A court member accused fellow judges of taking money for voting to approve the law paving the way for presidents to serve more than one term
A major scandal erupted in Colombia one day after the country's Constitutional Court opened the way for conservative pro-US President Alvaro Uribe to run for a second four-year term in May. A member of the court accused fellow magistrate Rodrigo Escobar of taking money for voting to approve the law allowing presidents to serve more than one term.
The ruling in favor of re-election was announced on Wednesday night and could allow the right-wing Uribe to compete in May's election. Opinion polls predict he would win easily thanks to tough policies against rebels.

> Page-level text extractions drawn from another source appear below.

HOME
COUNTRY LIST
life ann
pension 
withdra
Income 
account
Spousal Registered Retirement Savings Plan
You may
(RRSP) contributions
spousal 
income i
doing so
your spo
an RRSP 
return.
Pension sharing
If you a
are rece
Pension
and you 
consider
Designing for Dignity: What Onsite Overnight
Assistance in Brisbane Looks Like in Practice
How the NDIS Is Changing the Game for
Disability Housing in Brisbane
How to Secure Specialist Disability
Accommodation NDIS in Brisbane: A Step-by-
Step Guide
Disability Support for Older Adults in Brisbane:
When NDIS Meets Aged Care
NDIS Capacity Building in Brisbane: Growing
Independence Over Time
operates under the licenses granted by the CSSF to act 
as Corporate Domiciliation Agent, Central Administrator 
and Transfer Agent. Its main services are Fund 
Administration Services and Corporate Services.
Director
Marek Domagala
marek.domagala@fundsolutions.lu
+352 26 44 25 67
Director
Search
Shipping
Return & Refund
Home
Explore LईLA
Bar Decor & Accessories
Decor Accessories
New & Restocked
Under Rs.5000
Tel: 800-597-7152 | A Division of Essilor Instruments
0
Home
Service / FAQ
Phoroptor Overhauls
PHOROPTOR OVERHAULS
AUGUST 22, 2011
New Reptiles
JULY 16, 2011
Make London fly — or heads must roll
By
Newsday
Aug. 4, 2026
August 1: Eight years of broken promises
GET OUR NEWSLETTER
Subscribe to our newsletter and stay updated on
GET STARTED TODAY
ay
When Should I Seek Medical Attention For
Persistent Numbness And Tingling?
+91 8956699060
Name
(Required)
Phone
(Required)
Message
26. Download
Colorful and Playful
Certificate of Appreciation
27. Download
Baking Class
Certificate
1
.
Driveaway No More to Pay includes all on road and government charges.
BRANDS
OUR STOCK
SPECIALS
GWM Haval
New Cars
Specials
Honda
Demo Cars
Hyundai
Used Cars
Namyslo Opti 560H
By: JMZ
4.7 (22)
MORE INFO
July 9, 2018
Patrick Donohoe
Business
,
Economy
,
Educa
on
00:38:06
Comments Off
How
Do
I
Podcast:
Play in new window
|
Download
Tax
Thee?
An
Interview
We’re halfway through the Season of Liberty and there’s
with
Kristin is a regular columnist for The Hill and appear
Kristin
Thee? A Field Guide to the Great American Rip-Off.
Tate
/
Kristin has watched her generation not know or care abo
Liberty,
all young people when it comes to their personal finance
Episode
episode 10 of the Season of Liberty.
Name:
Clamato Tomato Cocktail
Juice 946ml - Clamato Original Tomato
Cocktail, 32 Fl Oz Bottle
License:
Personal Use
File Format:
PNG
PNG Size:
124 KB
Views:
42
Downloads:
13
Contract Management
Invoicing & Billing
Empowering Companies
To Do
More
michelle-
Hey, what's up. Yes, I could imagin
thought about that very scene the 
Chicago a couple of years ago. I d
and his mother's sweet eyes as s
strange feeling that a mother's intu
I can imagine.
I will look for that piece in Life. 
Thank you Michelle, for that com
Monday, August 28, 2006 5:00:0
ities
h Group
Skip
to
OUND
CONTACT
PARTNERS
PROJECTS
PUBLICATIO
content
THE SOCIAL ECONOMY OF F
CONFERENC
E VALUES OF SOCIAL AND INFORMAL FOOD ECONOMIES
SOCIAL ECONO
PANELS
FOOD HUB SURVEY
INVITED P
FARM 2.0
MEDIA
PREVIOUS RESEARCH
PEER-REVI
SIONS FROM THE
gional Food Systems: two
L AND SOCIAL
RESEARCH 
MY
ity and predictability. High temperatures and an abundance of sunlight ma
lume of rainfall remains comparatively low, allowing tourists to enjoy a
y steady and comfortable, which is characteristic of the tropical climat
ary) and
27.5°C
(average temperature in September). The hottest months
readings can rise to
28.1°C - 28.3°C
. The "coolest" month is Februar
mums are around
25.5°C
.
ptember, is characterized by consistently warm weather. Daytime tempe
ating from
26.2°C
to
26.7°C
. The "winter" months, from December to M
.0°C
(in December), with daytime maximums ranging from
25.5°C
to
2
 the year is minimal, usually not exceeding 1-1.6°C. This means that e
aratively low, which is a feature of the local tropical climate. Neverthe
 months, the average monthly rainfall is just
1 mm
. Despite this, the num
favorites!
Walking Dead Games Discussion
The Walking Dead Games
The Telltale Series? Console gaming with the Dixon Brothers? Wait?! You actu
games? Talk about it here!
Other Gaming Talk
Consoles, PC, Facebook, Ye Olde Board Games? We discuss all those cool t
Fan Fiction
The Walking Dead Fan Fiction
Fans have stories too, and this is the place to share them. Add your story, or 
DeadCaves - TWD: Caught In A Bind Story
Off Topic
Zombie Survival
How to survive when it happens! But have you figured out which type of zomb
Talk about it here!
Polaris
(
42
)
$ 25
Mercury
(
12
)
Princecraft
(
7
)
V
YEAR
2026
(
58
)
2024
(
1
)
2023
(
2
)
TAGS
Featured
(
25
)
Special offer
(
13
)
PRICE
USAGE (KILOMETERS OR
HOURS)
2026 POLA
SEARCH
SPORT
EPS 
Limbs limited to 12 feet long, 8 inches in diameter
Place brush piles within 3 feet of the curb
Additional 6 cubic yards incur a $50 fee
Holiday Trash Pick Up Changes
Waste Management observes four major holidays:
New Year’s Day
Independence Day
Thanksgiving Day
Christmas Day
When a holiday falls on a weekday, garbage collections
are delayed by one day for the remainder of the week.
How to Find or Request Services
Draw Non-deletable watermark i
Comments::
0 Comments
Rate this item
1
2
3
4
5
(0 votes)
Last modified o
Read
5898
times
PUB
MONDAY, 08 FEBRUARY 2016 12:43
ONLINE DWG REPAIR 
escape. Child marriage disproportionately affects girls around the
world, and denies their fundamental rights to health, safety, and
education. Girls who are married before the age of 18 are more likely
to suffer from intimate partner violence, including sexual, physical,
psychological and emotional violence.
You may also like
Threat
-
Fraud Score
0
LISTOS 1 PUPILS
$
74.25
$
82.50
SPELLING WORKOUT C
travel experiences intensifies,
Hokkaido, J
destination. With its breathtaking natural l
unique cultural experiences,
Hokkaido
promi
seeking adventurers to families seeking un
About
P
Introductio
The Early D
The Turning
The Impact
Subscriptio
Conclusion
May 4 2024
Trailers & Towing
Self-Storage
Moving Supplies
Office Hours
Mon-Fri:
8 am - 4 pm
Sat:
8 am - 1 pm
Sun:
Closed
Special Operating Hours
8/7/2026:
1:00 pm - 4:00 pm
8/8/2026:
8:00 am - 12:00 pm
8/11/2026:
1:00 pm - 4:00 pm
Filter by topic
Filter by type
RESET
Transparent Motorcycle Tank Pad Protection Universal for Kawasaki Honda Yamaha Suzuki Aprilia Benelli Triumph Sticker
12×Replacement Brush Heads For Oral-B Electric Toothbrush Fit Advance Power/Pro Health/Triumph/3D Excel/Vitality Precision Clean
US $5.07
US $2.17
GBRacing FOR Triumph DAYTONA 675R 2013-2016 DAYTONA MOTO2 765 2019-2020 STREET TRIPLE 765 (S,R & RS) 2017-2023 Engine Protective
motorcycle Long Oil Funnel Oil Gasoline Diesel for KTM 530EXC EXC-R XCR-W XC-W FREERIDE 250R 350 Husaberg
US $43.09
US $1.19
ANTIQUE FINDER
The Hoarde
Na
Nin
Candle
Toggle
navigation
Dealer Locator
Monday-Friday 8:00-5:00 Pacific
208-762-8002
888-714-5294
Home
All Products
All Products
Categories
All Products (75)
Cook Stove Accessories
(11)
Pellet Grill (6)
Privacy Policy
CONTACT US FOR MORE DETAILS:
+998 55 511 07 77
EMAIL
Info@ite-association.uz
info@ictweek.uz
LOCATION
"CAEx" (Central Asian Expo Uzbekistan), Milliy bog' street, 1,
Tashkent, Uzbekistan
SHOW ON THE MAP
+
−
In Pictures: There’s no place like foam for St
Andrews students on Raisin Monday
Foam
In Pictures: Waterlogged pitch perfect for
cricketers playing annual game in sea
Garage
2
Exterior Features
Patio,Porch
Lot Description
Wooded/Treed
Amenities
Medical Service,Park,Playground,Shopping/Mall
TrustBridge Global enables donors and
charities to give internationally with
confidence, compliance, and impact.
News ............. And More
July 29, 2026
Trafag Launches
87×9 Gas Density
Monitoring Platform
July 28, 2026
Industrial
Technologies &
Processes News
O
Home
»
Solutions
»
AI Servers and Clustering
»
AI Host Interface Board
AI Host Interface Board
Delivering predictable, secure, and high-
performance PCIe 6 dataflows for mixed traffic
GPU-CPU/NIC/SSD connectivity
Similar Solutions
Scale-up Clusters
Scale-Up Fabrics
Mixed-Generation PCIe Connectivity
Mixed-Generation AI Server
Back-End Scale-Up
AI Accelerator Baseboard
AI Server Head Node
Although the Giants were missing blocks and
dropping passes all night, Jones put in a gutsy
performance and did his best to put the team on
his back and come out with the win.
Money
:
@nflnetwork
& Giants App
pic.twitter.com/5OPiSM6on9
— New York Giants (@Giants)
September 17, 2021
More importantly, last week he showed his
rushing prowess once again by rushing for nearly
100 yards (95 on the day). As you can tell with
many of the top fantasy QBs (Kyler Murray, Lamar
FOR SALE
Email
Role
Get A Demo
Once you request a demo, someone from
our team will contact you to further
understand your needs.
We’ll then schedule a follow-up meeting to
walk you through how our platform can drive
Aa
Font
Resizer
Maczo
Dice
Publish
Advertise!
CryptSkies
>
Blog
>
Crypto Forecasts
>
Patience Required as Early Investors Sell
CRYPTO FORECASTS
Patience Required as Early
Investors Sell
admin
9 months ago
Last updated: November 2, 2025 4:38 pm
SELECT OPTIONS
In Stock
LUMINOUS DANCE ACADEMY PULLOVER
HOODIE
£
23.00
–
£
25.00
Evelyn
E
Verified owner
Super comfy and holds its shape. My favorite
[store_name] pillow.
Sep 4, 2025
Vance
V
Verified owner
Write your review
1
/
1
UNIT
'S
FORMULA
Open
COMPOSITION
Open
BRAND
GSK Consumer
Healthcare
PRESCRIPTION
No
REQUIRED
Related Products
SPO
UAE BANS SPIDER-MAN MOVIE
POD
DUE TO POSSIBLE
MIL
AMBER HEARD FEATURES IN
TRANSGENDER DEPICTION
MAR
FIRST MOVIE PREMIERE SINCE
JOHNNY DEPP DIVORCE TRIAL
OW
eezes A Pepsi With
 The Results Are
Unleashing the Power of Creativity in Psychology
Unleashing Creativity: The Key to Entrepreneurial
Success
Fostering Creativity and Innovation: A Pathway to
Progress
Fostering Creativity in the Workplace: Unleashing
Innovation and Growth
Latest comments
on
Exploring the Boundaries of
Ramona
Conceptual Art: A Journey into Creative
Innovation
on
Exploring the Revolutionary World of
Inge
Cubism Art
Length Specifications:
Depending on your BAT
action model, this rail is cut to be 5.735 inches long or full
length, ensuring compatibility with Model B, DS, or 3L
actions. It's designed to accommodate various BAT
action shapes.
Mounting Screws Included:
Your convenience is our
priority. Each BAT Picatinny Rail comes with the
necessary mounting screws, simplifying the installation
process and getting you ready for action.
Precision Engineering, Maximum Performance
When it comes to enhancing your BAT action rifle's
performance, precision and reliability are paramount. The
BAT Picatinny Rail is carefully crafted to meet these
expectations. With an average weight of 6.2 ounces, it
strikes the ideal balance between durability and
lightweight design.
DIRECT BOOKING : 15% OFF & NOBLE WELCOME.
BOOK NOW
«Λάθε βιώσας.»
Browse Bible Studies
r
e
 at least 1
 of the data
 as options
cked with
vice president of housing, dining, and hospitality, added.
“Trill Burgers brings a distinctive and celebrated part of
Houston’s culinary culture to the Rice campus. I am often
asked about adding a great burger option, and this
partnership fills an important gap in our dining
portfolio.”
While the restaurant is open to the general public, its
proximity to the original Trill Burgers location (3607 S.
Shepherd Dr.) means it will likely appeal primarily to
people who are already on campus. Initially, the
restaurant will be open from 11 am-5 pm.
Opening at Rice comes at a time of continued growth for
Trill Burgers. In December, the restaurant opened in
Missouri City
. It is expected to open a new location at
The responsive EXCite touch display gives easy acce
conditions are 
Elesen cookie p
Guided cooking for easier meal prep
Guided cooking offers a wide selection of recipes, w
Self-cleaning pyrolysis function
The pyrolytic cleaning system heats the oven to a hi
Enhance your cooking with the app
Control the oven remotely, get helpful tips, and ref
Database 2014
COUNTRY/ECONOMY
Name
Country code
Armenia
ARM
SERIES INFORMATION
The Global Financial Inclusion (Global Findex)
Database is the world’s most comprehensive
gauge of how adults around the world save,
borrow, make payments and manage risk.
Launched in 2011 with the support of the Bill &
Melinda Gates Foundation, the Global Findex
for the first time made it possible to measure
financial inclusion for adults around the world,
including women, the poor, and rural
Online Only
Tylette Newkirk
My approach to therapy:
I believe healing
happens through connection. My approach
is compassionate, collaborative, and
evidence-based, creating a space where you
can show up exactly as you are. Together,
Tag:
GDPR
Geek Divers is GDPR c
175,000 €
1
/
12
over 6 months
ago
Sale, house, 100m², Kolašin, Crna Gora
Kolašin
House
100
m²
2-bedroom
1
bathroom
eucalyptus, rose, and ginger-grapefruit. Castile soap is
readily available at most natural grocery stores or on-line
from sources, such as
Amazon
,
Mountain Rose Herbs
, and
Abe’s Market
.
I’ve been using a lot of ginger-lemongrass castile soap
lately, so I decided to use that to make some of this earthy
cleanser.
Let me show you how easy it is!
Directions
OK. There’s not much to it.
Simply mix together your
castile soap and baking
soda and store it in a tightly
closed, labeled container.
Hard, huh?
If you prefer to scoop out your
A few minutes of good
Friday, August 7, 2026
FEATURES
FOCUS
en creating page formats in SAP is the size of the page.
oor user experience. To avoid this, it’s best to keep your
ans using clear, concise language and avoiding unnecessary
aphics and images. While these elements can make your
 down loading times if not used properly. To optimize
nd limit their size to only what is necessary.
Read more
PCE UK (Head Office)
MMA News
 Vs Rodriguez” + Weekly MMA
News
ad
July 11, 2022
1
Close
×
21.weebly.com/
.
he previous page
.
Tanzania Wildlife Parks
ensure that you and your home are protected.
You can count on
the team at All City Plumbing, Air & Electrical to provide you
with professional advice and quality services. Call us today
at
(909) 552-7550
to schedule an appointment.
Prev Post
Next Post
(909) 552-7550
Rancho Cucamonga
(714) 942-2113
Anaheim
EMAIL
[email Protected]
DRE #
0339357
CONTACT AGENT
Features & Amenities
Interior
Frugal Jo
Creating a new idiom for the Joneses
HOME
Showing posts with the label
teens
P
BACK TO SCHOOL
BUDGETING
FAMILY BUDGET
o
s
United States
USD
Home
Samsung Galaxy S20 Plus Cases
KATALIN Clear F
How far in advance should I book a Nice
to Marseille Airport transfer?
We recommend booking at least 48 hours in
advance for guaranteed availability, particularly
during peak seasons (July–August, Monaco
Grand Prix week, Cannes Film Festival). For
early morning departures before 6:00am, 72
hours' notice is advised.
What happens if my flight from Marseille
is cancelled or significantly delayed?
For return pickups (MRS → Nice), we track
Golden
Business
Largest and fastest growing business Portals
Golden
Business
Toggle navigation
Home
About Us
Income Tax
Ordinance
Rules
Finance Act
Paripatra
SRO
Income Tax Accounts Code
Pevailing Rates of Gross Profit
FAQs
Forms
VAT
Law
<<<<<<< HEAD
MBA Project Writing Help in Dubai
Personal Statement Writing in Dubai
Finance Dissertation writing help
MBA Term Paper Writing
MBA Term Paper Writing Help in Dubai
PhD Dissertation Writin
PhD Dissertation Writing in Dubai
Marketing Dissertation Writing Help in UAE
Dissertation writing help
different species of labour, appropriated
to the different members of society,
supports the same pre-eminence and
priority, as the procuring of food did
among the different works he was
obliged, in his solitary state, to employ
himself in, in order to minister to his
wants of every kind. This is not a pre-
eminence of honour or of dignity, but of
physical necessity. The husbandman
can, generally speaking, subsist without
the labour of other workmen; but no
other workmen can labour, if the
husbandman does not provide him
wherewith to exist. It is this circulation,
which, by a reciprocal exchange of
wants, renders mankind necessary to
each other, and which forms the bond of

Mr. Escobar said he would ask for sanctions against colleague Jaime Araujo, who accused him. "He was furious and said I wanted us to vote quickly (on the law) so they'd pay me for my vote quickly," said Escobar, denied the accusation and added he would ask Congress to begin disciplinary proceedings.
Araujo, who voted against the re-election law, was unrepentant in an appearance on local television but said he might resign from the nine-member court. "It seems many people in this country are uncomfortable with things I say," he said.
In the meantime, the rule was welcomed in the US as Uribe is President George W. Bush closest ally in Latin America. Many on Wall Street appeared to agree. Colombian sovereign bonds rose on Thursday following the re-election ruling.
Bush has repeatedly supported Uribe's hard line against leftist armed rebels as increased US military involvement in the country. Pro-government legislators who backed re-election said it would provide stability in a country which has suffered four decades of guerrilla war. Analysts believe Uribe could easily win in May.
Even some of Uribe's opponents appeared to conclude Wednesday's ruling had handed him the May election on a plate. "We're afraid Uribe's policies are going to continue for a longer period," said Carlos Gaviria, who hopes to be the main left-wing presidential candidate next year and argues for more social spending and negotiations with rebels.